A thick hardwood tree stood in a corner of the yard. Using a fender washer and a four-inch screw, Luis had attached a tire to the tree to make a tool for hitting practice like the ones he used growing up in the Dominican Republic. The tire had a way of separating good swings from bad ones. Luis showed me a good one, striking the tread hard and straight on with an aluminum bat, and the tire recoiled with a loud pop.
Ariel disappeared inside for a bowl of Cheerios and then came out for some hitting. Luis picked up a bucket of 80 balls and began throwing them toward Ariel, who was thicker than his brothers in the arms and torso but was otherwise average for his age. He swung very hard, and the bat made a violent metallic sound as it sprayed baseballs around the floodlit yard.
"Ariel," his father said, "stop moving your feet all over the place. You're trying to show off."
"Lemme hit lefty," Ariel said.
"I'm a smack you with a lefty if you don't start hitting right," Luis said, as if he were a character in a sitcom. Ariel giggled.

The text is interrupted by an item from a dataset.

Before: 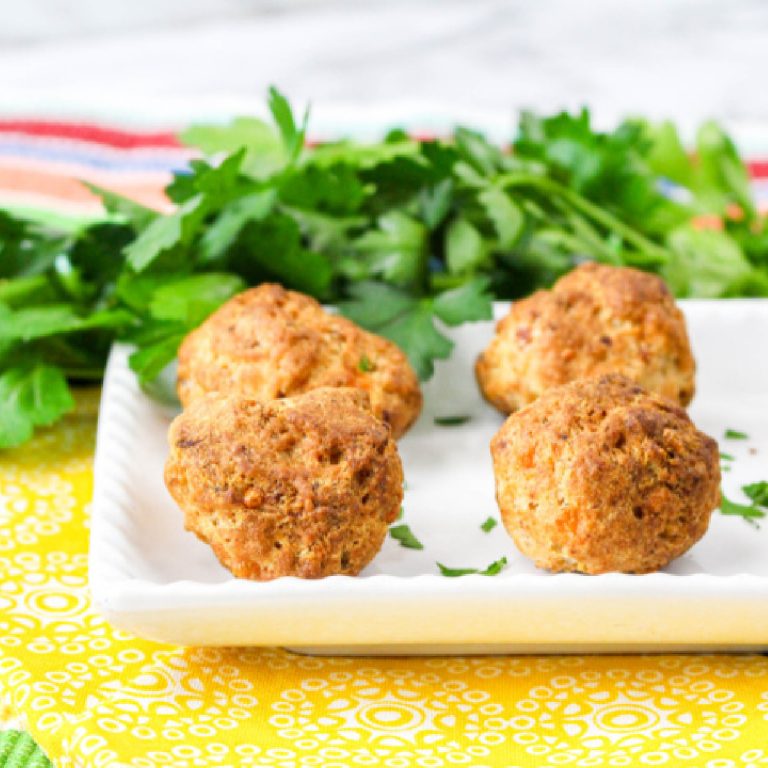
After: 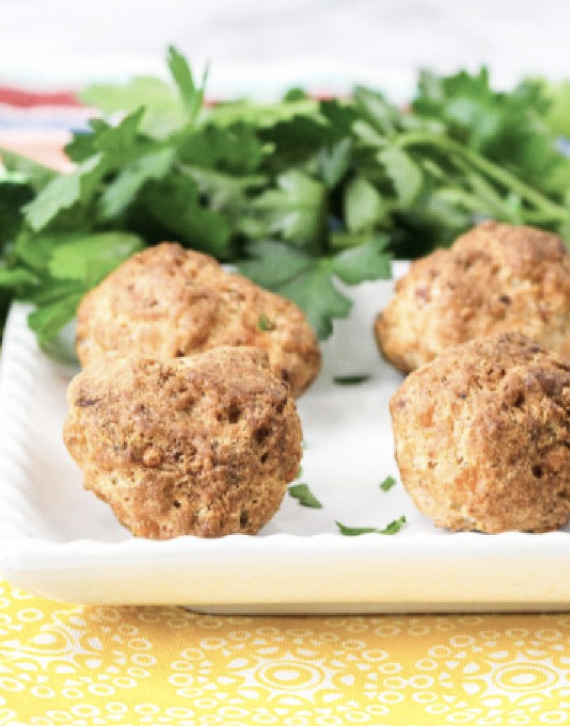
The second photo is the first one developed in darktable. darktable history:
contrast brightness saturation: contrast 0.104, saturation -0.355
crop and rotate: left 13.215%, top 5.39%, right 12.527%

During a break in the action Luis explained the gravity of his mission. He wanted his sons to play baseball well enough to get athletic scholarships at a good private high school. This way they could avoid the local public school, James J. Ferris High, one of the lowest-rated in New Jersey, where students were occasionally beaten and robbed in the halls.

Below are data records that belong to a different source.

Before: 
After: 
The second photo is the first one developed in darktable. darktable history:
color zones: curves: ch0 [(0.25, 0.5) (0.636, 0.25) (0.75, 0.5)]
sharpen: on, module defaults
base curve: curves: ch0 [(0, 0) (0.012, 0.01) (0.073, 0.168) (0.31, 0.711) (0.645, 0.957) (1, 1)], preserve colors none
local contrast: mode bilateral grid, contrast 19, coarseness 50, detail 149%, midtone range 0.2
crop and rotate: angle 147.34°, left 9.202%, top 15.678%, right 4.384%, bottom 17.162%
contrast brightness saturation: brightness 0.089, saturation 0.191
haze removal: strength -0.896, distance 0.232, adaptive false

It was after 11 when the boys finished playing. They gathered the 80 balls from around the yard and plunked them in a tall white bucket. Ariel wanted to keep going. "Come on, Yamil," he told his older brother. "Come on. Field grounders." A few minutes later I walked inside to find the boys and their mother watching television in the living room. Ariel was curled up in an armchair, drinking from a Sesame Street sippy cup.
ON SATURDAY MORNING,
while Luis decorated New Meadowlands Stadium with sheet-metal signs, the rest of us piled into an old white Honda Odyssey for a ride to Yamil's baseball game. First we had to stop at Lube Land for an oil change and a car wash. The boys behaved more or less at age level: Yamil moonwalking in cleats, Ariel and Gordo taking a mysteriously long time in the bathroom, Yamil suggesting that a ghost was driving their minivan as it rolled along the track of the automatic car wash, Ariel and Yamil arguing about whether one could grow up to be both a baseball player and a ninja, Ariel sprinting down the hallway after estimating its length at 30 miles.